Her, the stinging kind that look like gardenias

Fallen into the brine. She scissored through bouquets

Of them in crisis – the storm – she got through unstung.

 

The lockers got emptied when they closed, but

They never held anything of value.

The swimmers don’t own what really matters

At any private pool, not what matters.

The ocean cradles her on her back.  The seaweed

Brushes against her legs.  The waves pull her yet closer.

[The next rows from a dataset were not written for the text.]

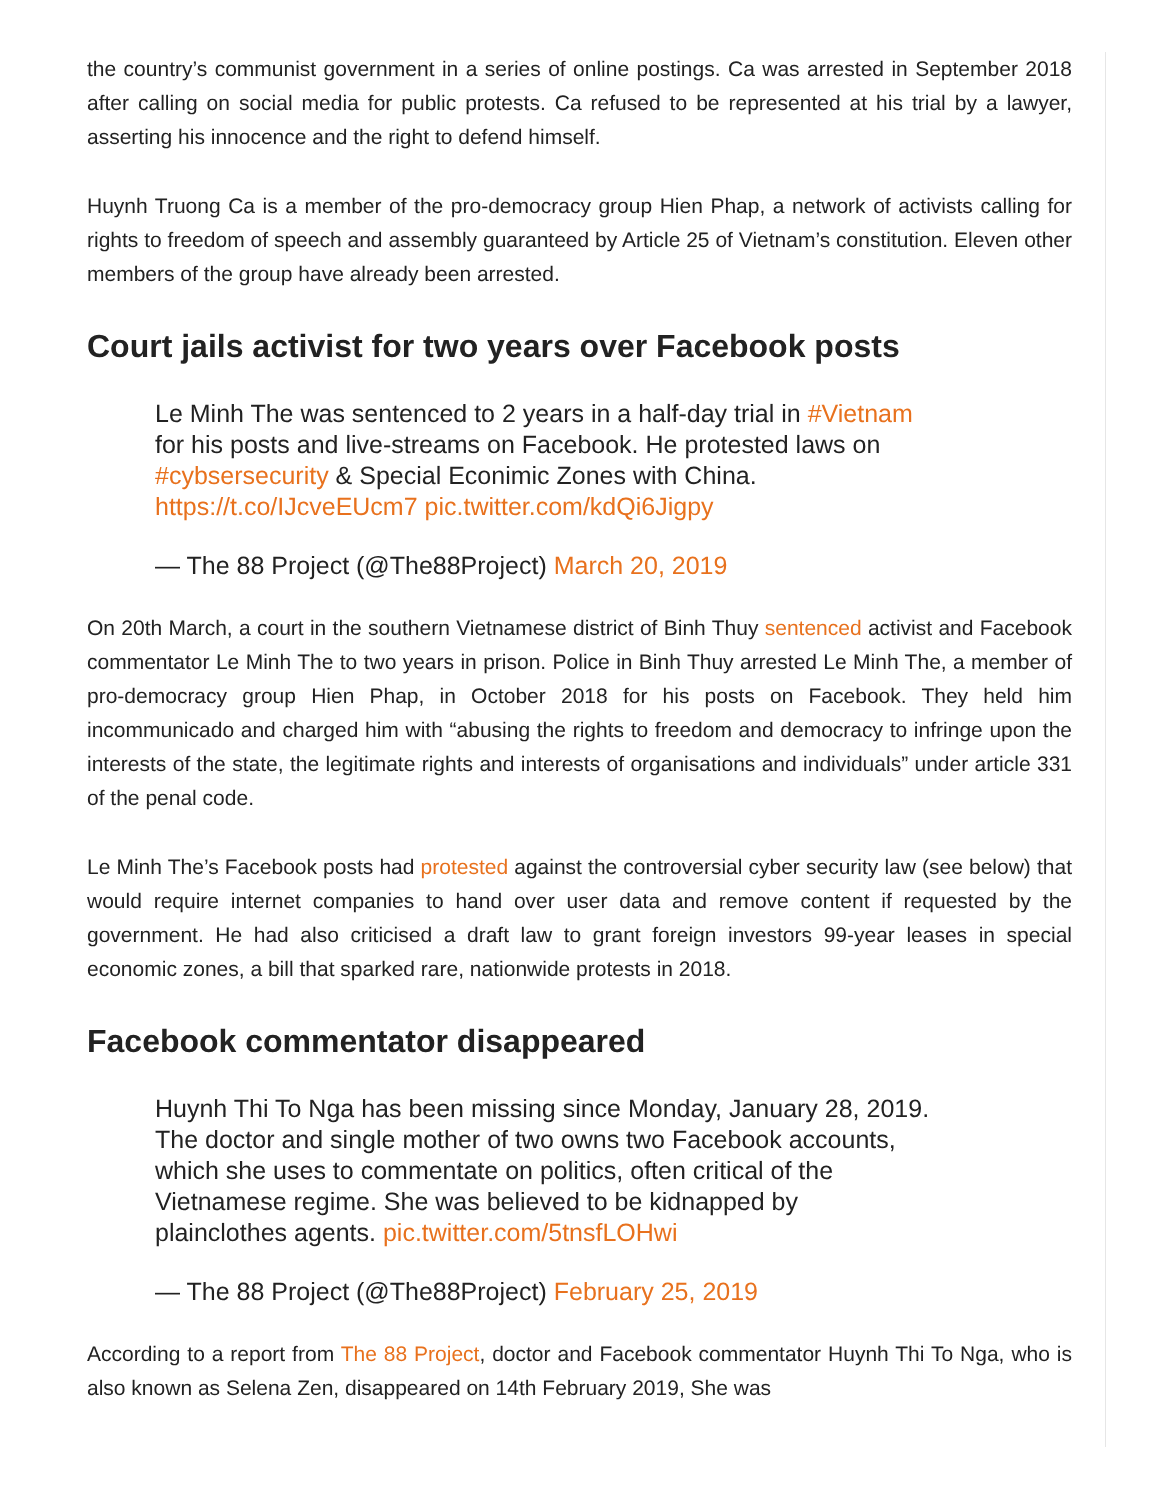the country’s communist government in a series of online postings. Ca was arrested in September 2018 after calling on social media for public protests. Ca refused to be represented at his trial by a lawyer, asserting his innocence and the right to defend himself.
Huynh Truong Ca is a member of the pro-democracy group Hien Phap, a network of activists calling for rights to freedom of speech and assembly guaranteed by Article 25 of Vietnam’s constitution. Eleven other members of the group have already been arrested.
Court jails activist for two years over Facebook posts
Le Minh The was sentenced to 2 years in a half-day trial in #Vietnam
for his posts and live-streams on Facebook. He protested laws on
#cybsersecurity & Special Econimic Zones with China.
https://t.co/IJcveEUcm7 pic.twitter.com/kdQi6Jigpy
— The 88 Project (@The88Project) March 20, 2019
On 20th March, a court in the southern Vietnamese district of Binh Thuy sentenced activist and Facebook commentator Le Minh The to two years in prison. Police in Binh Thuy arrested Le Minh The, a member of pro-democracy group Hien Phap, in October 2018 for his posts on Facebook. They held him incommunicado and charged him with “abusing the rights to freedom and democracy to infringe upon the interests of the state, the legitimate rights and interests of organisations and individuals” under article 331 of the penal code.
Le Minh The’s Facebook posts had protested against the controversial cyber security law (see below) that would require internet companies to hand over user data and remove content if requested by the government. He had also criticised a draft law to grant foreign investors 99-year leases in special economic zones, a bill that sparked rare, nationwide protests in 2018.
Facebook commentator disappeared
Huynh Thi To Nga has been missing since Monday, January 28, 2019.
The doctor and single mother of two owns two Facebook accounts,
which she uses to commentate on politics, often critical of the
Vietnamese regime. She was believed to be kidnapped by
plainclothes agents. pic.twitter.com/5tnsfLOHwi
— The 88 Project (@The88Project) February 25, 2019
According to a report from The 88 Project, doctor and Facebook commentator Huynh Thi To Nga, who is also known as Selena Zen, disappeared on 14th February 2019, She was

She is a message without a bottle to cork

Her full elocution.  Which barge will pick  her up?


 
 

TAKING ATTENDANCE

 

I am, for all intents and purposes,

A mother now to children in this room.

Between the bells and with the school’s nurses,

I am the weaver at the kente loom.

“Rolique, Quaivon, Rahdel, Shanell, Rae Kwon,

Kiara and Ayisha,” the names chant

Out from a neighborhood unlike my own.

I, white woman, have one syllable’s scant

Length, an article, just barely a name

At all.  What can I bring to them, with such

A curt self-calling, with such thin-lipped fame?

Named after Christ’s mother’s mother, a much-

Needed carer for an unseen father’s

Offspring, I am sent again and marked “there.”